The specific income thresholds for the recovery tax vary based on your age and the income year, and they are subject to change.
For example, for the income year 2022, for those aged 65 to 74, the minimum income recovery threshold was $81,761 with a maximum threshold of $134,626, at which point the Old Age Security (OAS) benefits would be fully clawed back, resulting in no OAS benefits for the following year.
These thresholds are adjusted annually to account for changes in the cost of living.
Recovery Tax Period | Income Year | Minimum Income Recovery Threshold | Max Income Recovery Threshold (Age 65 to 74) | Max Income Recovery Threshold (Age 75 and Over) |
---|---|---|---|---|
July 2023 to June 2024 | 2022 | $81,761 | $134,626 | $137,331 |
July 2024 to June 2025 | 2023 | $86,912 | $142,609 | $148,179 |
To calculate the repayment amount for the Old Age Security clawback, you should find the difference between your income and the threshold amount specified for the year. The repayment is calculated at 15% of this excess amount.
Example
The threshold for the year 2023 is $86,912. If your income in 2023 was $98,000, you would follow these steps:
⦿ Calculate the income over the threshold: $98,000 - $86,912 = $11,088
⦿ Find the repayment amount, which is 15% of the difference: $11,088 x 0.15 = $1,663
So, in this case, you would be required to repay $1,663 for the period July 2024 to June 2025.
The calculated repayment amount, which in this example is $1,663, is divided by 12, resulting in $138.6. This amount is then deducted from your OAS pension payments each month in the form of a recovery tax.
If you're looking to reduce the impact of the OAS clawback on your pension, you can apply the following tactics:
By sharing up to 50% of your pension with your spouse, you can collectively lower your household's income. This income-splitting strategy is applicable not only to your OAS but also to income from Registered Retirement Income Funds (RRIFs) and annuities.

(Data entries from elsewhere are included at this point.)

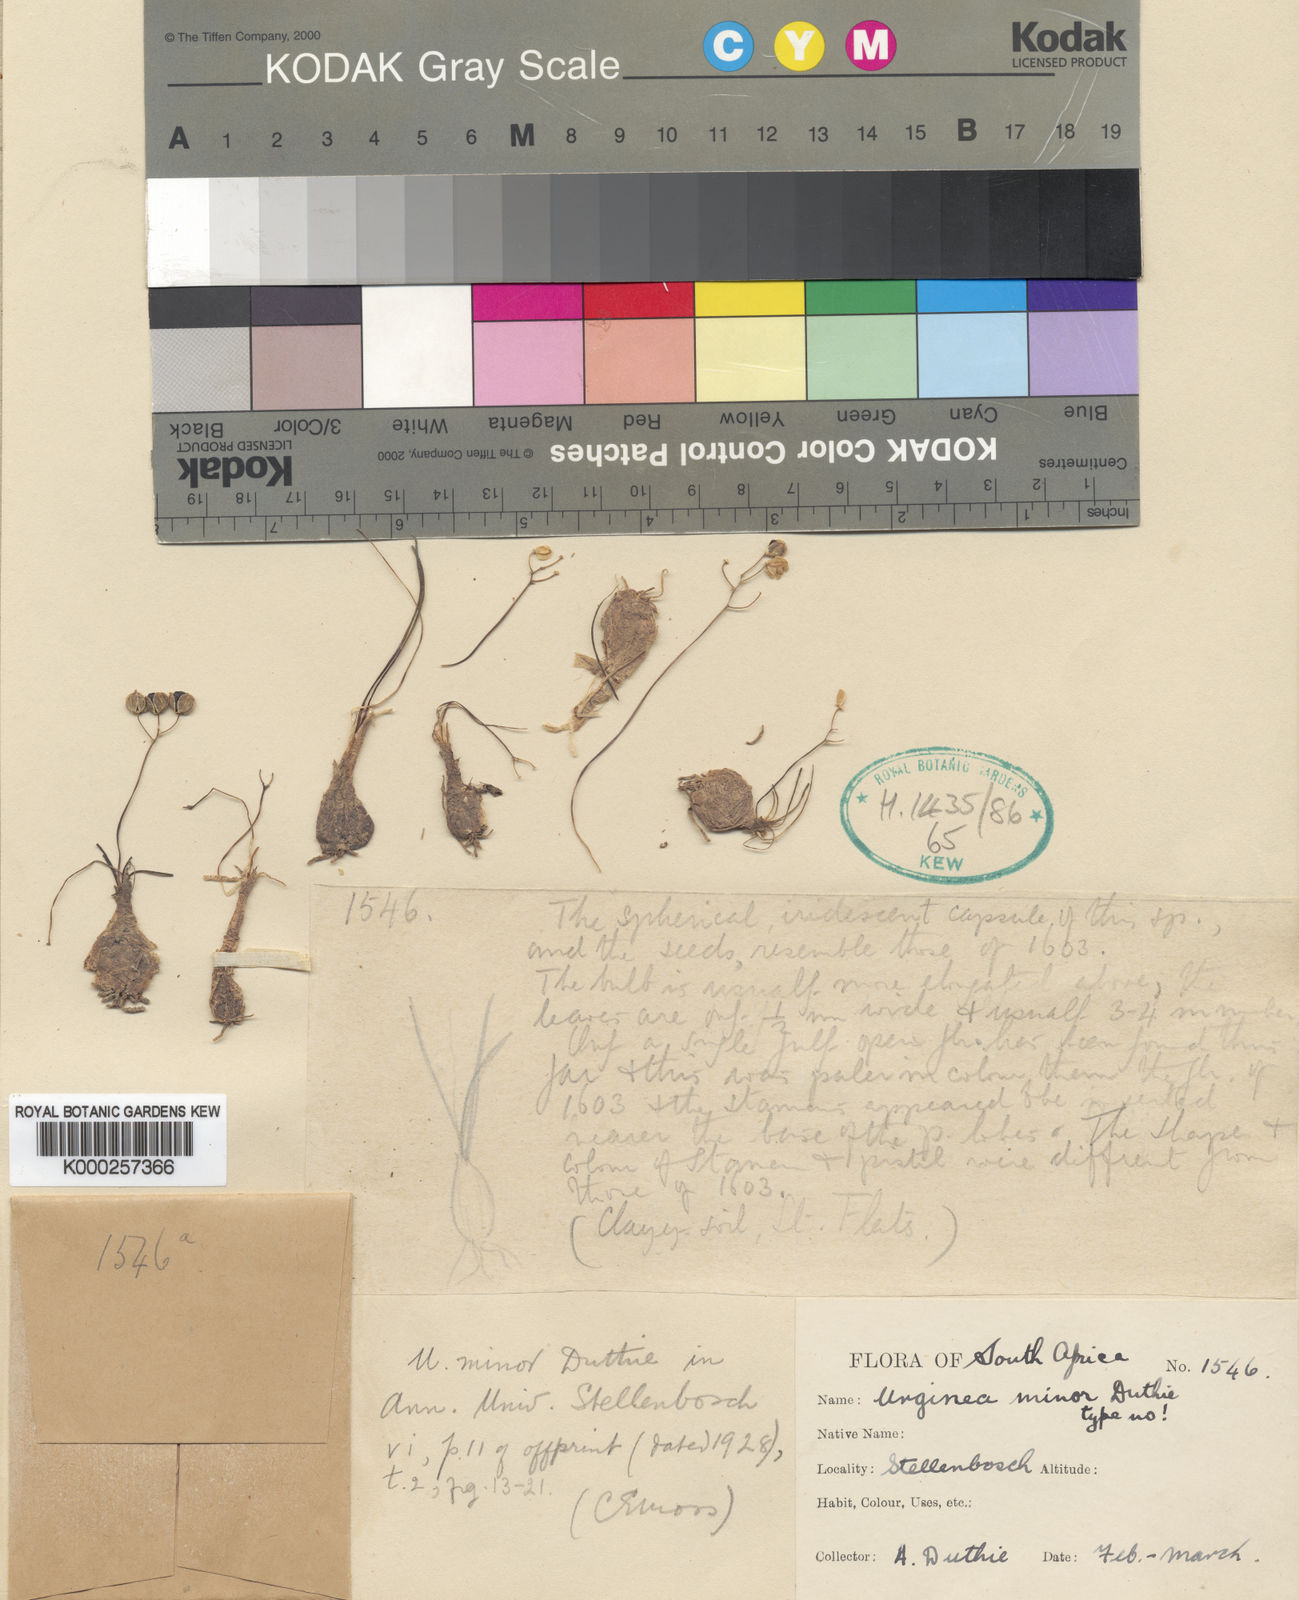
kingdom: Plantae
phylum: Tracheophyta
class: Liliopsida
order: Asparagales
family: Asparagaceae
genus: Austronea
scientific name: Austronea virens
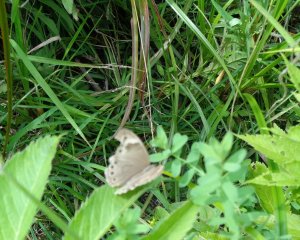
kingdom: Animalia
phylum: Arthropoda
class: Insecta
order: Lepidoptera
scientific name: Lepidoptera
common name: Butterflies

By sharing up to 50% of your pension with your spouse, you can collectively lower your household's income. This income-splitting strategy is applicable not only to your OAS but also to income from Registered Retirement Income Funds (RRIFs) and annuities.
If you plan to extend your working years past age 65, it might be wise to delay the receipt of your OAS and Canada Pension Plan (CPP) benefits. This proactive choice can prevent clawbacks for up to five years and ultimately result in more substantial payments when you do start receiving them.
Capital gains are considered taxable income. To mitigate their impact, you might consider selling assets that could generate higher capital gains before reaching the age of 65.
These strategies can help you take control of your financial situation and minimize the OAS clawback's effect on your retirement income.
To wrap it all up, the Old Age Security (OAS) pension is more than just a government program; it's a promise of support during your retirement years. To truly benefit from this promise, it's essential to remain informed, proactive, and up-to-date.
After all, why deal with unnecessary hiccups when you could be enjoying your well-deserved retirement?
With the right knowledge and tools, you can maximize your OAS pension, ensuring a brighter and more comfortable future for both yourself and your loved ones.